Definitely Not a Servant
First off, marriage has shown me that I am most certainly in my heart of hearts NOT a servant. I have an internal battle every time the dishes/laundry/any cleaning needs to get done and Rand needs to work or study. It’s a constant struggle in my head and heart between things that need to get done verses watching TV or doing some mind numbing activity or ANYTHING ELSE that I would much prefer to doing said activities (ask my parents, they’ll tell you how much I enjoy cleaning). Nope, don’t have a servant’s heart. Not one bit. God graciously works on me in those moments and, while I still struggle, I have come to at least sort of enjoy serving my husband by cleaning or doing some chore or errand.
To forgive or not forgive? (Actually the second isn’t really an option)

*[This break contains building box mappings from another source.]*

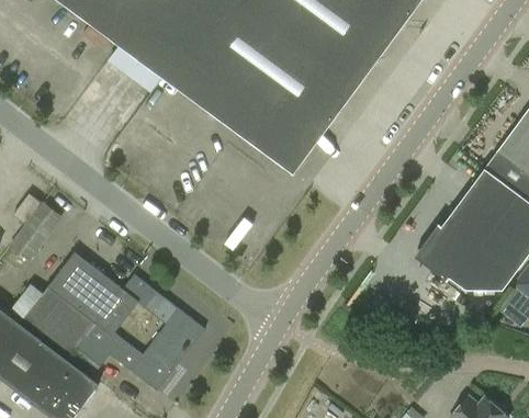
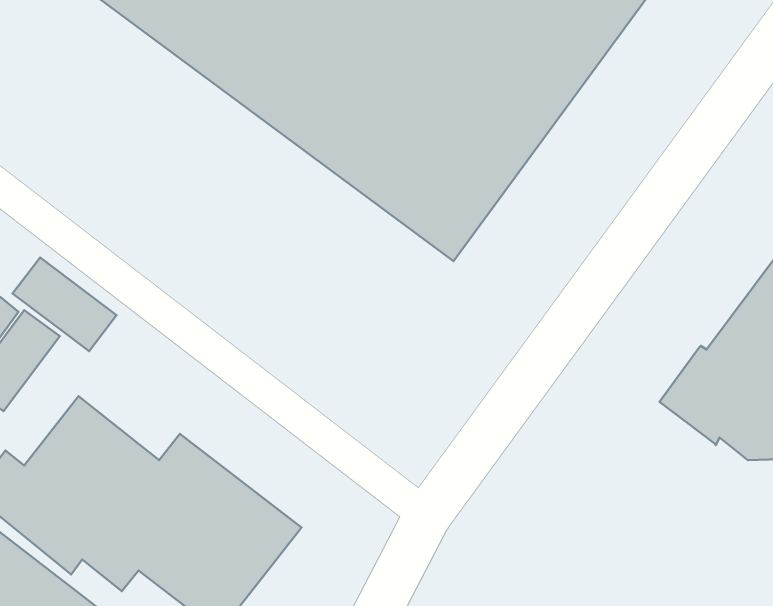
building: none -> [13,258,117,351]

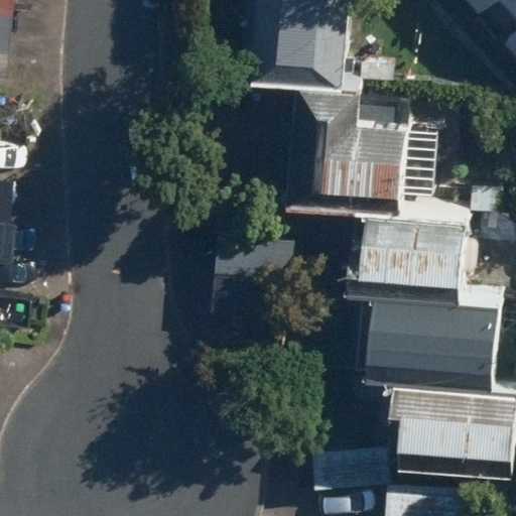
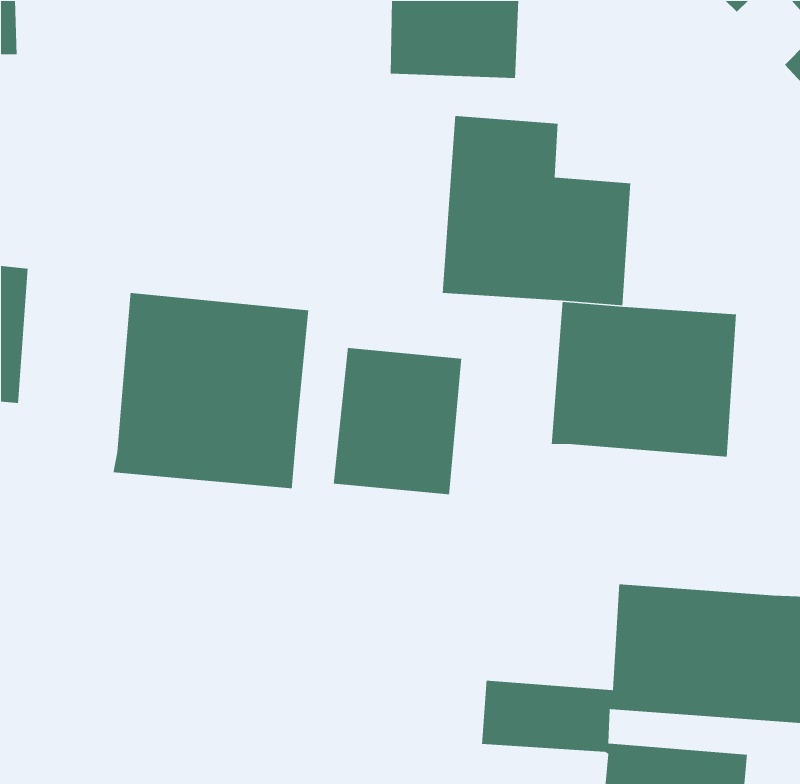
building: none -> [113,292,309,489]
building: [363,298,504,394] -> none

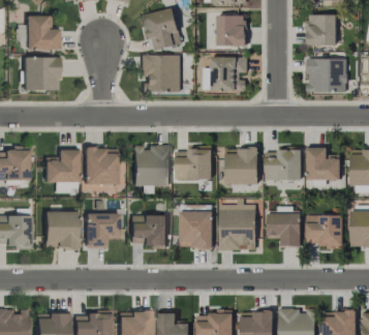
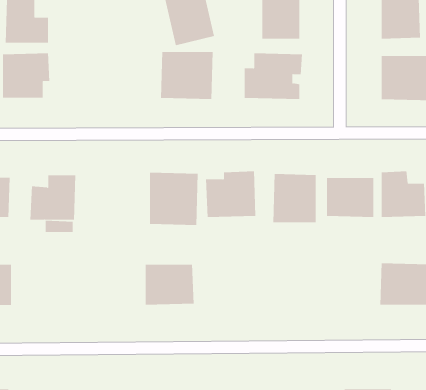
building: [84,147,117,184] -> none
building: [220,204,257,250] -> none
building: [269,206,303,247] -> none
building: [43,211,78,248] -> none
building: [85,211,119,248] -> none
building: [181,211,214,248] -> none

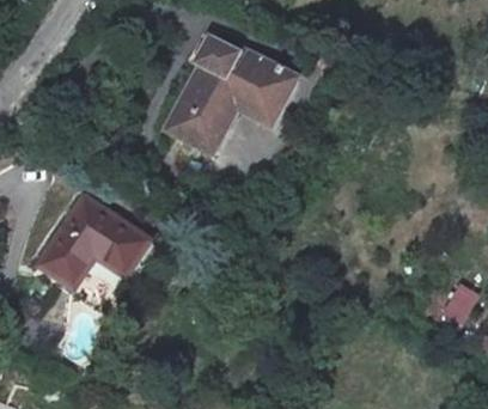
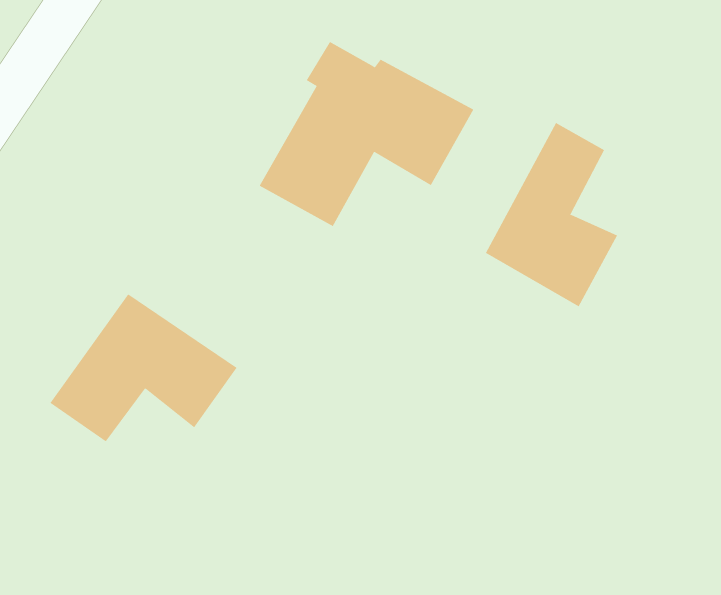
building: none -> [485,122,618,307]

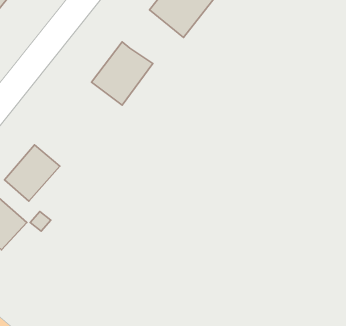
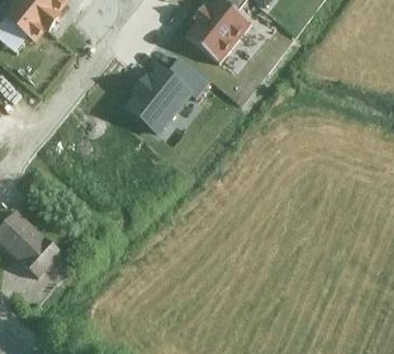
building: none -> [161,58,201,95]
building: [5,145,60,201] -> none

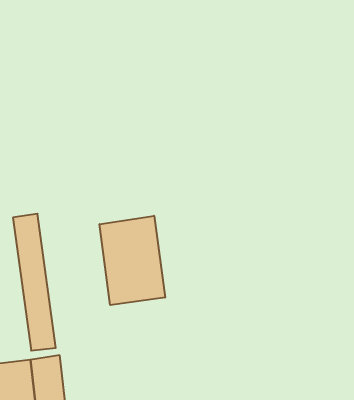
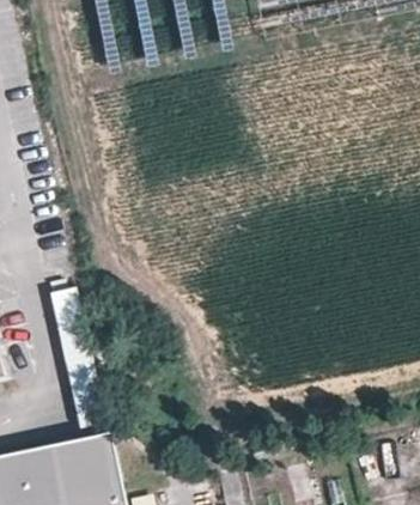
building: [100,216,165,305] -> none

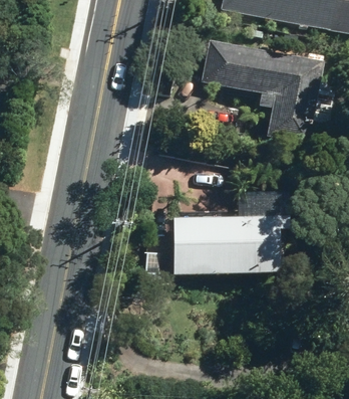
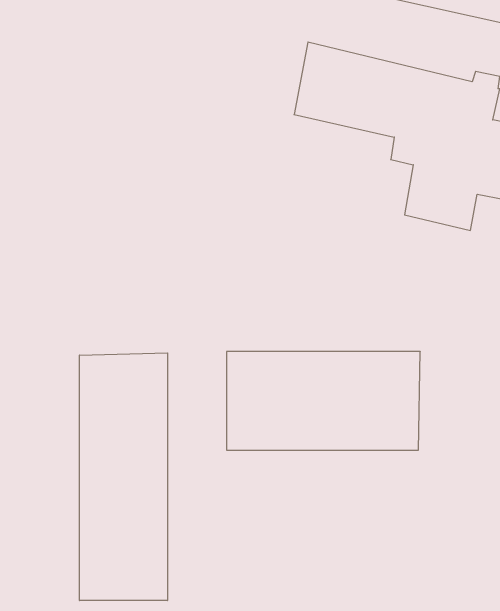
building: none -> [80,353,167,601]

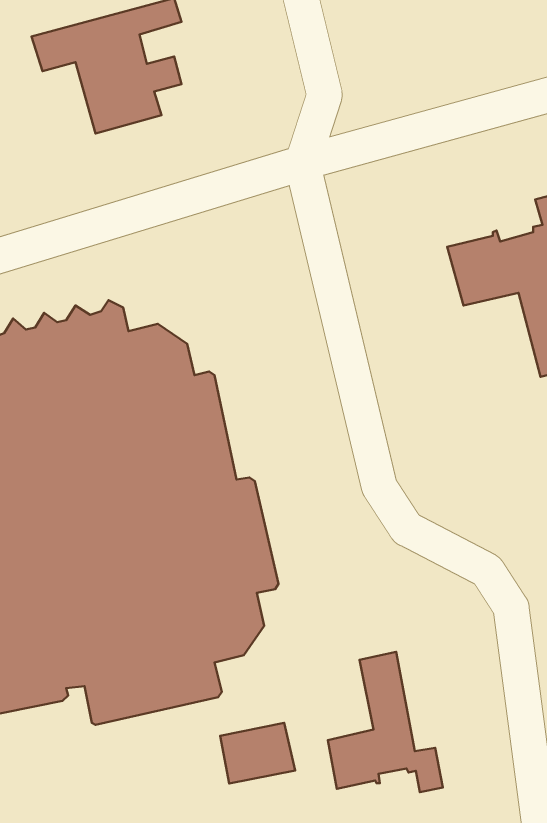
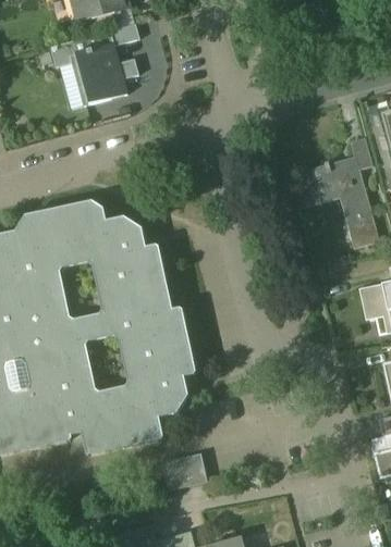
building: [328,652,443,792] -> none

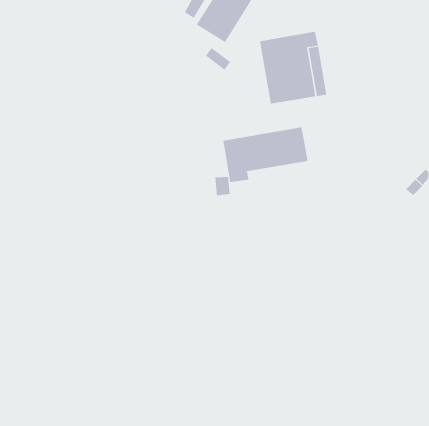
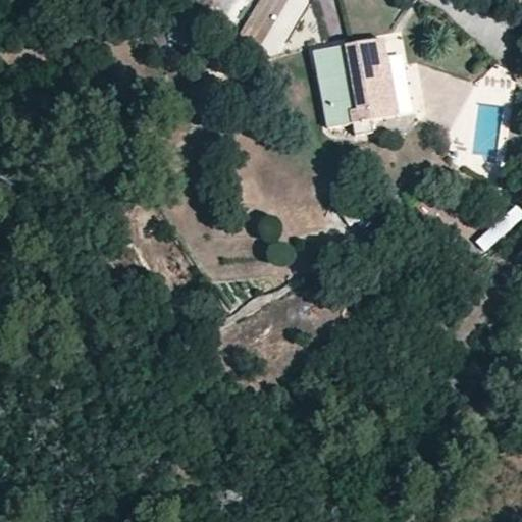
building: [223,127,308,183] -> none

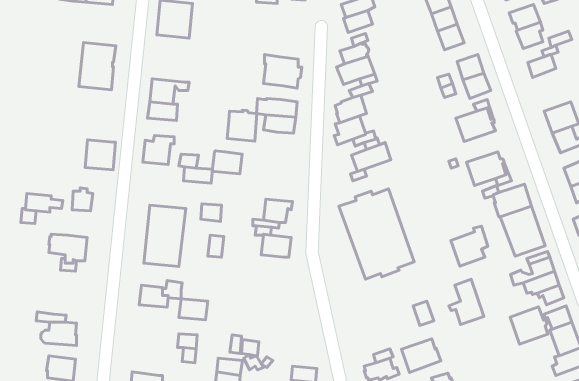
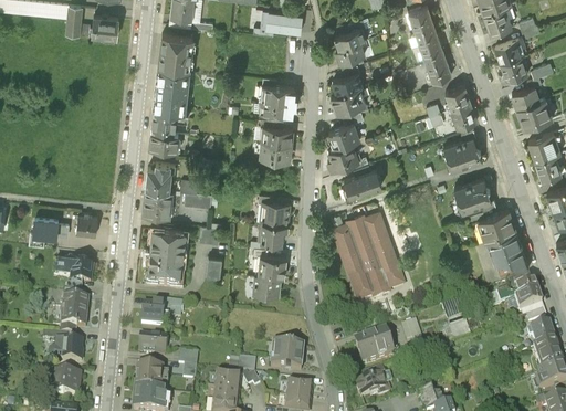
building: [79,42,116,90] -> [154,65,189,110]
building: none -> [516,96,552,126]
building: [227,110,257,141] -> none
building: [85,140,115,170] -> [143,187,171,215]
building: [212,151,242,174] -> [260,202,289,224]
building: [451,226,488,266] -> none
building: none -> [253,274,280,296]
building: none -> [61,296,88,327]
building: [179,299,208,320] -> [138,335,166,355]
building: [510,307,548,344] -> none
building: none -> [270,342,303,369]
building: [402,339,441,372] -> [356,330,394,362]
building: none -> [135,366,163,390]

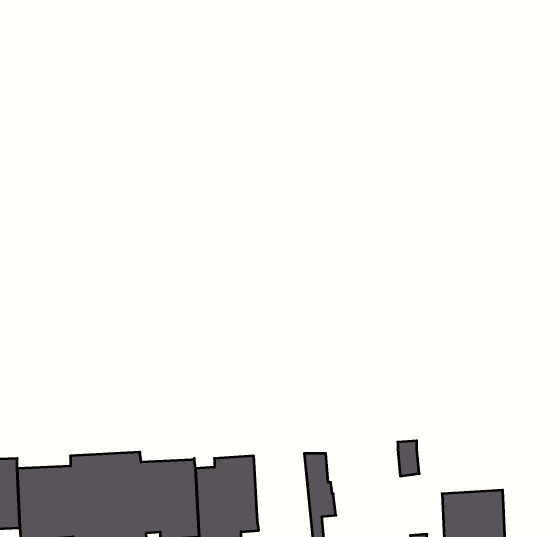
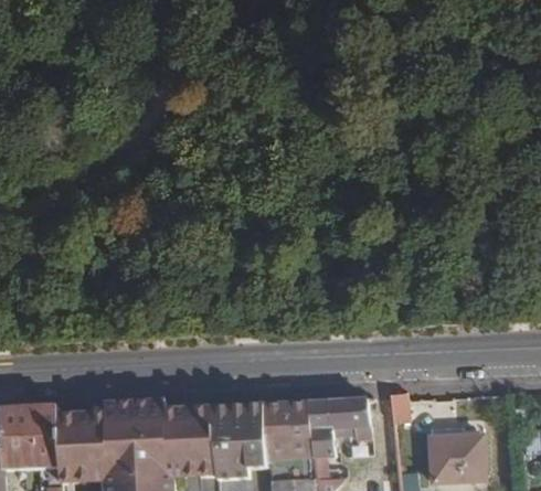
building: none -> [327,399,371,439]
building: none -> [264,402,314,461]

I’ve also noticed how easy it is for me to hold a grudge and how necessary it is in marriage to forgive. On more than one occasion, after my delicate feelings are hurt, Rand will apologize and my first thought is, “Well, you have two options. Stay bitter and make both of you miserable, or forgive him and move on.” How much easier would it be to hold that grudge? Um… like 1000x easier and in my wicked flesh it is the preferred option. Make him pay, duh! That is what I think. Thank God He has saved me from my sin and points me to Jesus’ forgiveness of MY sin. Which is far more egregious than anything Rand has ever said to me.
Boy, do I need Jesus
And finally, while this is by no means an exhaustive list, I’ve learned that I desperately need daily time with Jesus. I had always heard people say they notice a big difference in their attitude on the days they spend even 30 minutes with Jesus. I guess I believed them. But I never put much thought into it. But now, I notice. One particular weekend comes to mind (which was ironically Thanksgiving weekend)… Each day I woke up and went about my business, not spending time with the Lord. I was extra sensitive and very snappy with my husband, in front of people (in case you didn’t know, and are getting ready to get married or are married, that is a big no-no, don’t do it, seriously, it is not okay). At the end of the weekend that I realized that a huge reason I was having trouble respecting my husband was that I hadn’t started my day by submitting my heart to Jesus. And it really makes all the difference.
Well, there you have it. Just a few revelations from a sorta newlywed. What about you? What was your revelation moment? Any suggestions as to how to overcome these issues?? I’m all ears!